Task requirements:
Each entry below is to be transcribed exactly.

Provided records:
========================================

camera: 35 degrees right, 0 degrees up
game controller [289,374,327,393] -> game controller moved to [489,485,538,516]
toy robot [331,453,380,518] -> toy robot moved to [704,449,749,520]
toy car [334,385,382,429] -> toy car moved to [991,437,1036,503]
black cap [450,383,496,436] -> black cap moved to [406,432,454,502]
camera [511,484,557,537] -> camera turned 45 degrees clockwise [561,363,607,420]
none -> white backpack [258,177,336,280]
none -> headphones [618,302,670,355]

========================================

Exercise result:
camera: 35 degrees right, 0 degrees up
game controller [289,374,327,393] -> game controller moved to [489,485,538,516]
toy robot [331,453,380,518] -> toy robot moved to [704,449,749,520]
toy car [334,385,382,429] -> toy car moved to [991,437,1036,503]
black cap [450,383,496,436] -> black cap moved to [406,432,454,502]
camera [511,484,557,537] -> camera turned 45 degrees clockwise [561,363,607,420]
none -> white backpack [258,177,336,280]
none -> headphones [618,302,670,355]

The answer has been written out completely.